◆ TASK
In the entries that follow, how many lines include the string "family"? The answer is the number only.

Extracted data entries
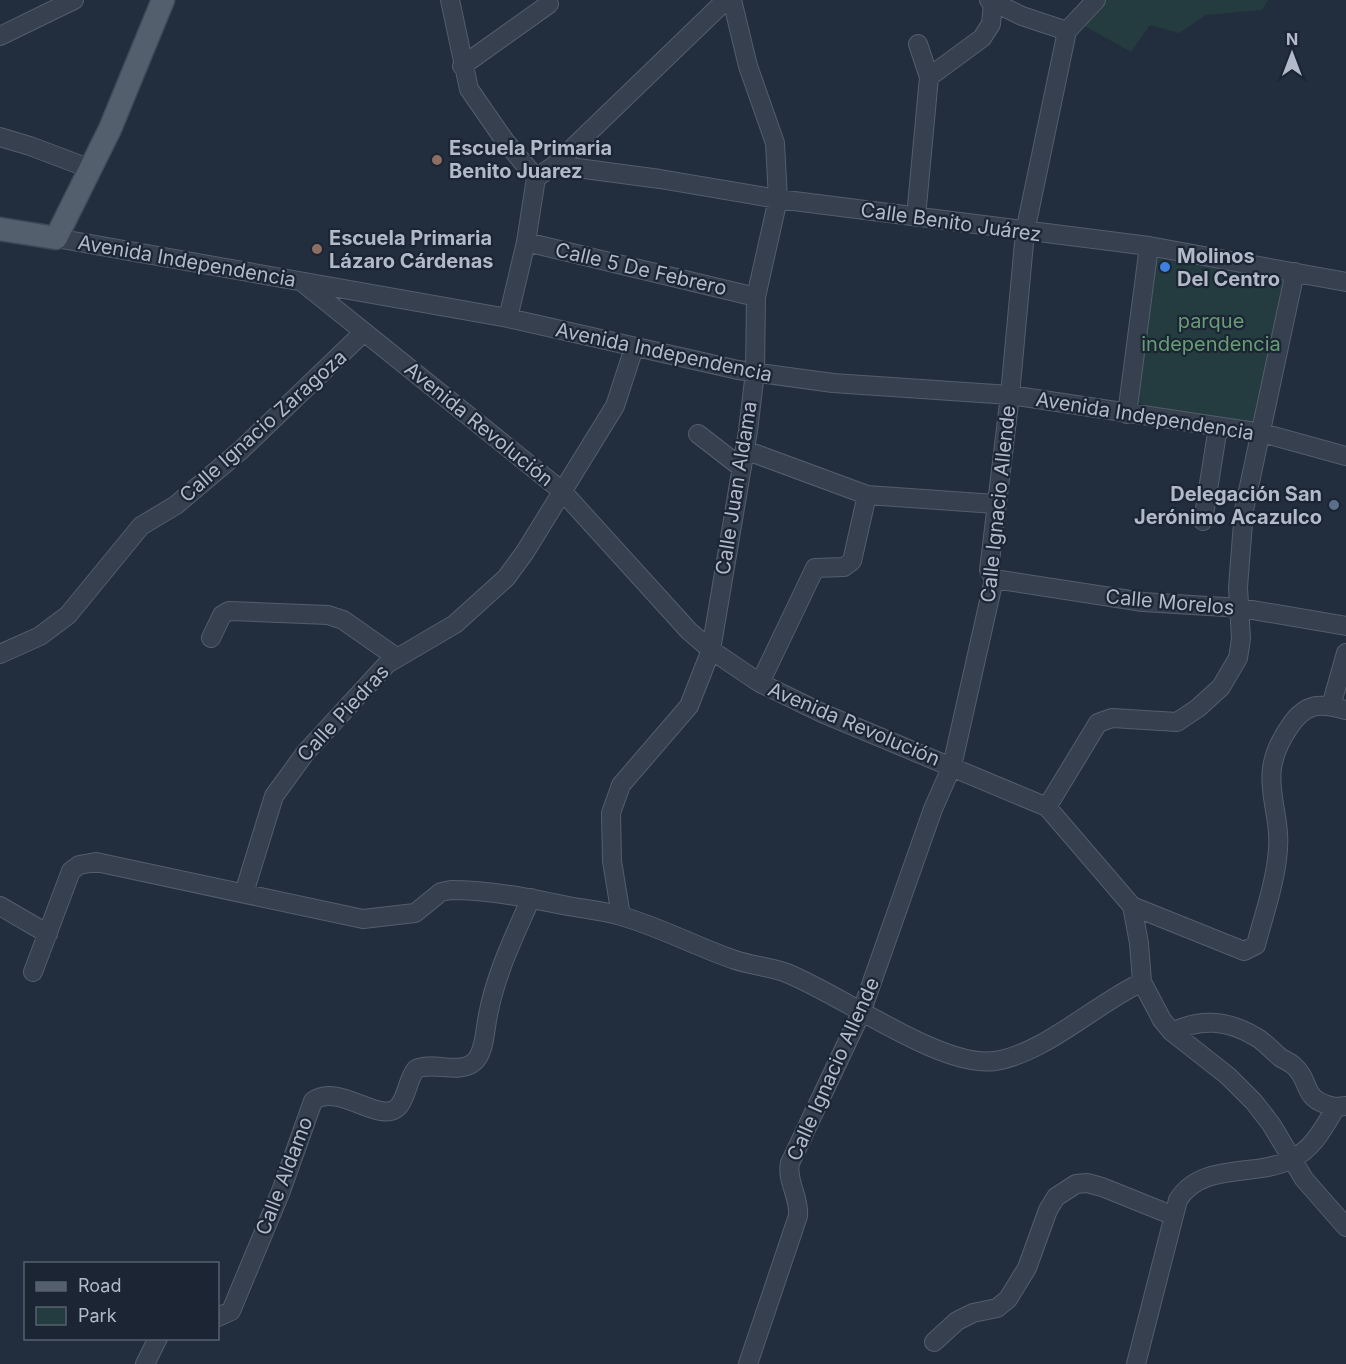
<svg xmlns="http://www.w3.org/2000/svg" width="1346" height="1364" viewBox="0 0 1346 1364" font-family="Inter,sans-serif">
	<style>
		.green { fill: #243c3f }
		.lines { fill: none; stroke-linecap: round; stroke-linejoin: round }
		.minor-casing { stroke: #545d6c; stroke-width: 20 }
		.major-casing { stroke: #3f4957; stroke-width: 25 }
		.minor { stroke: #36404e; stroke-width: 18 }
		.major { stroke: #545f6e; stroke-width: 22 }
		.education-dot { fill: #8d6e63; stroke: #1b2533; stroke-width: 2 }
		.shop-dot { fill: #3f7fe0; stroke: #1b2533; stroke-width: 2 }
		.service-dot { fill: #5c6f8a; stroke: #1b2533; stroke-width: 2 }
		.labels { text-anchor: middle; stroke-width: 4.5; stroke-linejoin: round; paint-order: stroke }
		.poi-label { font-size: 20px; font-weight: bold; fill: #b2bac9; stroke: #1b2533; text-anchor: start }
		.street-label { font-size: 20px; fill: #b2bac9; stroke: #1b2533 }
		.park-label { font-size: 20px; fill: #679c74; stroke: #1b2533 }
	</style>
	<rect width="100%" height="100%" fill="#222e3e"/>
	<path class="green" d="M1100 0H1268L1262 10 1206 15 1179 33 1150 25 1131 52 1083 25Z
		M1154 255 1287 279 1260 429 1163 416 1138 402Z"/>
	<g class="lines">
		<defs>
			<path id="minor" d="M450 0 469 89 505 141 536 178
				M989 0 1022 16 1067 31
				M1067 31 1096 0
				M0 36 74 0
				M918 44 929 77
				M462 66 549 4
				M0 137 30 146 91 169
				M555 165 660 179 778 199 1149 246 1346 282
				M536 178 555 165 726 0
				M916 217 929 77 982 38 991 24 993 3
				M56 238 508 318 738 370 833 383 1010 395 1262 433 1346 456
				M526 242 756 297
				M302 282 562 491 689 631 711 650 760 683 822 713 1047 807 1132 906 1244 951 1256 945C1263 917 1274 888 1277 859 1285 806 1252 780 1290 726 1306 702 1321 703 1346 710
				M508 318 526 242 536 178
				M1127 414 1149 246
				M698 434 742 468
				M745 450 867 495 995 504
				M1203 521 1218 427
				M994 579 1143 602 1241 608 1346 626
				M211 638 222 615 229 611 328 615 343 620 396 657
				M0 654 40 636 68 615 141 526 176 505 240 451 364 332
				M760 683 815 568 844 567 852 561 867 495
				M1331 706 1346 653
				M1047 807 1098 723 1112 718 1177 722 1198 708 1221 687 1238 658 1241 639 1238 587 1244 510 1295 272
				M244 893 274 796 306 752 387 664 455 624 506 578 525 552 615 406 634 348
				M0 906 48 934
				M1132 906 1139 943 1142 982 1162 1020 1172 1032 1228 1076 1254 1102 1271 1124 1304 1179 1346 1227
				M621 916 612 861 611 813 621 785 689 706 711 650 748 431 755 372 756 297 778 199 775 143 748 66 732 0
				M33 972 71 871 79 865 96 862 363 919 415 913 441 892 451 890C490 890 529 898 568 906 585 909 604 911 621 916 660 927 697 947 735 960 751 965 768 967 784 972 838 992 941 1069 995 1061 1043 1054 1096 1004 1142 982
				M1172 1032C1201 1018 1228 1020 1256 1037 1265 1042 1272 1051 1281 1058 1285 1060 1289 1062 1293 1065 1313 1082 1299 1100 1336 1107
				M218 1317 231 1311 281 1191 313 1101C339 1082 380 1125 398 1107 407 1098 407 1080 416 1069 433 1061 459 1075 474 1062 485 1053 485 1028 488 1015 496 973 514 937 531 898
				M934 1342 957 1321 973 1313 997 1308 1008 1299 1027 1268 1048 1210 1056 1197 1076 1184 1087 1183 1102 1187 1174 1216
				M145 1364 158 1338
				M748 1364 798 1216C800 1197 786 1181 790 1163L861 1013 933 809 952 766 994 579 989 570 1010 395 1025 232 1067 31
				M1136 1364 1178 1200C1202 1161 1256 1178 1292 1159 1314 1148 1324 1127 1336 1107L1346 1106"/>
			<path id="major" d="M0 229 56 238 110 129 163 0"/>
		</defs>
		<use href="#minor" class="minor-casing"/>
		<use href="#major" class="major-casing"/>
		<use href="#minor" class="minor"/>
		<use href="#major" class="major"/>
	</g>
	<g class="education-dot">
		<circle cx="437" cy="160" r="6"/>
		<circle cx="317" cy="249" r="6"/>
	</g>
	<circle class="shop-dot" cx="1165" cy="267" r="6"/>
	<circle class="service-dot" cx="1334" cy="505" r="6"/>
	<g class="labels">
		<g class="poi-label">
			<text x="449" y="155">Escuela Primaria<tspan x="449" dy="23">Benito Juarez</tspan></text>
			<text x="329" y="245">Escuela Primaria<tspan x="329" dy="23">Lázaro Cárdenas</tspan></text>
			<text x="1177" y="263">Molinos<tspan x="1177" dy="23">Del Centro</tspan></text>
			<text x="1322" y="501" text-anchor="end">Delegación San<tspan x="1322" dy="23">Jerónimo Acazulco</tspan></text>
		</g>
		<g class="street-label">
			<text transform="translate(951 222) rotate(8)" y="7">Calle Benito Juárez</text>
			<text transform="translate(187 261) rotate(10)" y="7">Avenida Independencia</text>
			<text transform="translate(641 269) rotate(13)" y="7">Calle 5 De Febrero</text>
			<text transform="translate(664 352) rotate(12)" y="7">Avenida Independencia</text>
			<text transform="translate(1145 416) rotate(9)" y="7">Avenida Independencia</text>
			<text transform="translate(479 424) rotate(39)" y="7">Avenida Revolución</text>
			<text transform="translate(263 426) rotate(-42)" y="7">Calle Ignacio Zaragoza</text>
			<text transform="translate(736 488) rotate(-81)" y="7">Calle Juan Aldama</text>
			<text transform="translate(998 504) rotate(-84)" y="7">Calle Ignacio Allende</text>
			<text transform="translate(1170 602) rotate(5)" y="7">Calle Morelos</text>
			<text transform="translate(343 713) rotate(-47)" y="7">Calle Piedras</text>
			<text transform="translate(854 724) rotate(23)" y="7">Avenida Revolución</text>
			<text transform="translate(833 1069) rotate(-66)" y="7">Calle Ignacio Allende</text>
			<text transform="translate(284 1176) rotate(-69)" y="7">Calle Aldamo</text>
		</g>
		<g class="park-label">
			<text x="1211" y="328">parque<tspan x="1211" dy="23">independencia</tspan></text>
		</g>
	</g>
	<rect x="24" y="1262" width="195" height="78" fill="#1b2533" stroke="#57616f" stroke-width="1.5"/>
	<rect x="36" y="1282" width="30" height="9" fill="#545f6e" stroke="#57616f" stroke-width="1.5"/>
	<text x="78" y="1292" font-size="18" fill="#b2bac9">Road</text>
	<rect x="36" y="1307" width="30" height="18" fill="#243c3f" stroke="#57616f" stroke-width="1.5"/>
	<text x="78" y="1322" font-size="18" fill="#b2bac9">Park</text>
	<g transform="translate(1292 54)" stroke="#1b2533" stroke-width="4.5" paint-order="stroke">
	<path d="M0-4.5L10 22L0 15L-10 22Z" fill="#b2bac9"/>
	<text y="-9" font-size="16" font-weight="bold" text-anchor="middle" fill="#b2bac9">N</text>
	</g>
</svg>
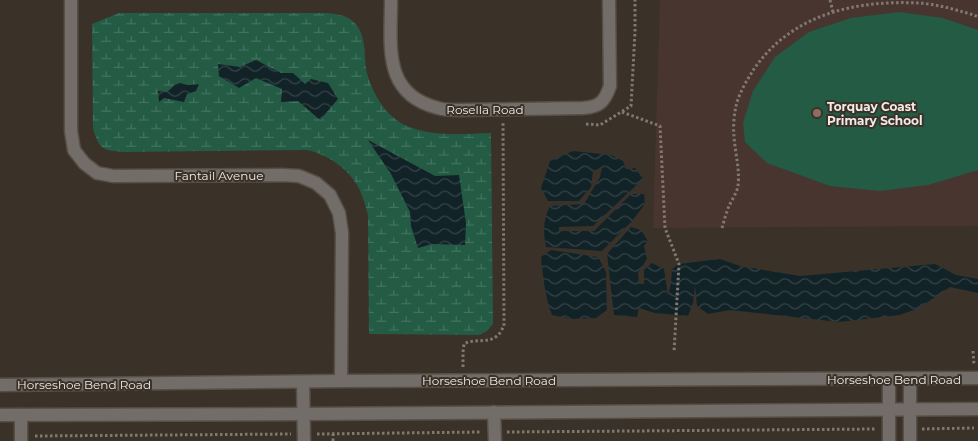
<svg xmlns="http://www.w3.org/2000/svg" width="978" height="441" font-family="Montserrat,sans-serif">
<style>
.education{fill:#493530}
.green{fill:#235b45}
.wetland{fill:url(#wetland-marsh)}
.water{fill:url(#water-waves)}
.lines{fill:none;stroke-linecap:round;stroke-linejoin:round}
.minor-casing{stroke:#574f46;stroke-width:15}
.path{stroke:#817971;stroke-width:3;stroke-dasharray:2.5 2.5;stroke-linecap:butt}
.minor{stroke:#726d68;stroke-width:12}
.education-dot{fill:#8d6e63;stroke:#3a3128;stroke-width:2}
.labels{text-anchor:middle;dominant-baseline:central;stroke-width:4;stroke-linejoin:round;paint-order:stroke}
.poi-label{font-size:12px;font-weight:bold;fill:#f0eae4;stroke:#3a3128;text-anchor:start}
.street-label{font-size:12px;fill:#f0eae4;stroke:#3a3128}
</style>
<defs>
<pattern id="wetland-marsh" width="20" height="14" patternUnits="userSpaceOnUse" patternTransform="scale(1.25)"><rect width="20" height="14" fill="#235b45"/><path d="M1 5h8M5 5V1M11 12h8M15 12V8" fill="none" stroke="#437360"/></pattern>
<pattern id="water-waves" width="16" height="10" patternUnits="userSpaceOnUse" patternTransform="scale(1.25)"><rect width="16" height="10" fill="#122328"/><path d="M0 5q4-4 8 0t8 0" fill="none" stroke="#354347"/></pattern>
</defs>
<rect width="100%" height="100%" fill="#3a3128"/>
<path class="education" d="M660,0H978V226L653,228Z"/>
<path class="green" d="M899,12L943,18L978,30V170L928,185L880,191L830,186L767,163L745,142L743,123L753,91L775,57L809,32L851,18Z"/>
<path class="wetland" d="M119,13H328C335,14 344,15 350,19C368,31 363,55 367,73C372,93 387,118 407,126C433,137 463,134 491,133L493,324L487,331L479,335L369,334L368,215C365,204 362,192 355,182C345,166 325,154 307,150L124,152C102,150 100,150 93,129L92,24Z"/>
<g class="water">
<path d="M256,60L281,73H293L305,84L311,79L328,83L338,99L320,120L298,101L281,102L282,89L256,78L239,88L219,76L218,64L240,67Z"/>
<path d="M180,83L187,85L199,84L196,91L187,94L184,102L164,98L159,102L158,91L167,92L176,84Z"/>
<path d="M368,140L435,176L459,175L466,223L465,245L432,244L418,248L411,226L410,212L391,174Z"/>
<path d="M573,151L611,155L623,161L626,169L635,168L643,179L593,226L559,227V231H594L631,194H644L645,204L632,221L602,251L546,247C543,232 543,219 550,206L584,204L600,177L602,167L593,171L591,187L579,201H548L541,188L550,161Z"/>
<path d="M631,227L641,230L648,241L644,246L647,259L638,273L639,284H644V270L652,263L664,269L668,295L671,283L672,269L679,264L720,259L740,266L800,276L935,264L956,275L978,279V293L950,287L919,308L900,315L839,322L730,310L708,314L697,306L695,286L693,303L688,316L655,313L639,308L637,317L614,315L607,254Z"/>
<path d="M551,250L598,257L606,272L607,310L596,318L571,319L552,315C545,297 543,276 541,257Z"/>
</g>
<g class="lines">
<g class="minor-casing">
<g id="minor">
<path d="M71,0V131L74,150L84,163L97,173L113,176L283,175L299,176L316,183L330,195L339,213L342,233L341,381"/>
<path d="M391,0C391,46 382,94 438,108C444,110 451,110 458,110L583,108C600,107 605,101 610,86L609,0"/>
<path d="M889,379V441"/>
<path d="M910,379V441"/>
<path d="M303,382L304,441"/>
<path d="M0,385L341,381L978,378"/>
<path d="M494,412L495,441"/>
<path d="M0,415L303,414L978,409"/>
<path d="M21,415V441"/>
</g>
</g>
<g class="path">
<path d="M830,0L833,12"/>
<path d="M622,112L660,126L665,228L679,264L674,352"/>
<path d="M586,124L600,125L631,106L635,32V0"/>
<path d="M722,228C724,221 726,213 729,206C732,200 737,192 738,186C740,169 735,153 734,136C733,127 734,115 736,106C739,93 747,80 754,69C792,14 855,0 919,3C937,4 956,10 974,15L978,17"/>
<path d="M973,351L974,365"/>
<path d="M463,367V352L464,344C473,338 487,344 497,336C500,334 502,329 504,326L503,123"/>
<path d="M922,429L974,428"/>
<path d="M507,432L876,429"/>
<path d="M317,434L481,432"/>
<path d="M35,436L291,434"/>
<path d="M333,441V434"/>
</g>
<use href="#minor" class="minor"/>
</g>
<circle class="education-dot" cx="817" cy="113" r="5"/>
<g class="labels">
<g class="poi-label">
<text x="827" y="106">Torquay Coast<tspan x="827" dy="14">Primary School</tspan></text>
</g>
<g class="street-label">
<text x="485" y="109">Rosella Road</text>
<text x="219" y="175">Fantail Avenue</text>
<text x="894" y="379">Horseshoe Bend Road</text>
<text x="489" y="380">Horseshoe Bend Road</text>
<text x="84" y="384">Horseshoe Bend Road</text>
</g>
</g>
</svg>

◆ SOLVED EXERCISE
2